Adapun untuk Badan Pangan Nasional, Komisi IV menyetujui pagu anggaran Tahun Anggaran 2027 sebesar Rp161,9 miliar. Anggaran tersebut diharapkan mendukung pelaksanaan tugas strategis di bidang pangan, terutama menjaga ketersediaan pangan, stabilisasi pasokan dan harga, pengelolaan cadangan pangan pemerintah, serta penanganan kerawanan pangan dan gizi.
Sedangkan, Badan Karantina Indonesia memperoleh anggaran sebesar Rp1,705 triliun untuk mendukung pelaksanaan tugas dan fungsi karantina pada 2027. Anggaran tersebut diharapkan dapat memperkuat pengawasan lalu lintas komoditas, mencegah penyebaran hama dan penyakit, serta menjaga keamanan dan mutu pangan serta produk pertanian, perikanan, dan hewan.

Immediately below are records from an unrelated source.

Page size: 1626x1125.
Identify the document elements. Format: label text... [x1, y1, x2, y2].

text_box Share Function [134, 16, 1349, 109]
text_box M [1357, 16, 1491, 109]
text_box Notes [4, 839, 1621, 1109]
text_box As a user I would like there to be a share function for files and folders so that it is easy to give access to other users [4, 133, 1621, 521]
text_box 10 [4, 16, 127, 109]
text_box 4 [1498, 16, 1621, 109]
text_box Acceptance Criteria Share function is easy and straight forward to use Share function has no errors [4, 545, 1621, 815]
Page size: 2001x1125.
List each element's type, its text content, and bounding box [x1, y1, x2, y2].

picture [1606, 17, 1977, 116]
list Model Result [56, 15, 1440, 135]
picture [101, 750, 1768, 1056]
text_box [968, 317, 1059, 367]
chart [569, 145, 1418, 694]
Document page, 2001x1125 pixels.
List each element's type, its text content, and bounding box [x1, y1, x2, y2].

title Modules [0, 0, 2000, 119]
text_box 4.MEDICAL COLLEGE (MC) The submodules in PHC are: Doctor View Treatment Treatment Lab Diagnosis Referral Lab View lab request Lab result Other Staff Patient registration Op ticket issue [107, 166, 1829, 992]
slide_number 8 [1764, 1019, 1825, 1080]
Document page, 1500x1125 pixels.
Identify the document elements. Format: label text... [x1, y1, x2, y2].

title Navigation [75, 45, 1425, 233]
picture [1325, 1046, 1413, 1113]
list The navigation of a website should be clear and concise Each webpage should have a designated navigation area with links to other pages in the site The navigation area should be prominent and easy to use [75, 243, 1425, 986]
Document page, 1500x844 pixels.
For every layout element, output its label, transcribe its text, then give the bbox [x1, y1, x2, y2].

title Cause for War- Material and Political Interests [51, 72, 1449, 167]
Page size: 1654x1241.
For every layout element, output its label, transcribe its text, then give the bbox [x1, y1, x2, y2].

Sementara itu, Komisi IV DPR juga menyetujui pagu anggaran Kementerian Kelautan dan Perikanan Tahun Anggaran 2027 sebesar Rp16,653 triliun. Pembahasan kementerian tersebut mencakup pengelolaan perikanan dan kelautan, peningkatan nilai tambah dan daya saing industri, serta kualitas lingkungan hidup.
Melalui rangkaian pembahasan tersebut, Komisi IV DPR menegaskan bahwa penguatan sektor pangan dan sumber daya alam perlu berjalan beriringan dengan perlindungan lingkungan. Dengan demikian, pembangunan diharapkan tidak hanya menjawab kebutuhan pangan saat ini, tetapi juga menjaga keberlanjutan sumber daya bagi generasi mendatang.
“Alokasi anggaran perlu dikonsentrasikan pada program-program yang memberikan dampak langsung terhadap peningkatan produksi pangan, antara lain melalui penguatan sarana produksi, peningkatan sarana dan prasarana pertanian, serta penguatan kapasitas sumber daya manusia pertanian,” pungkas Siti.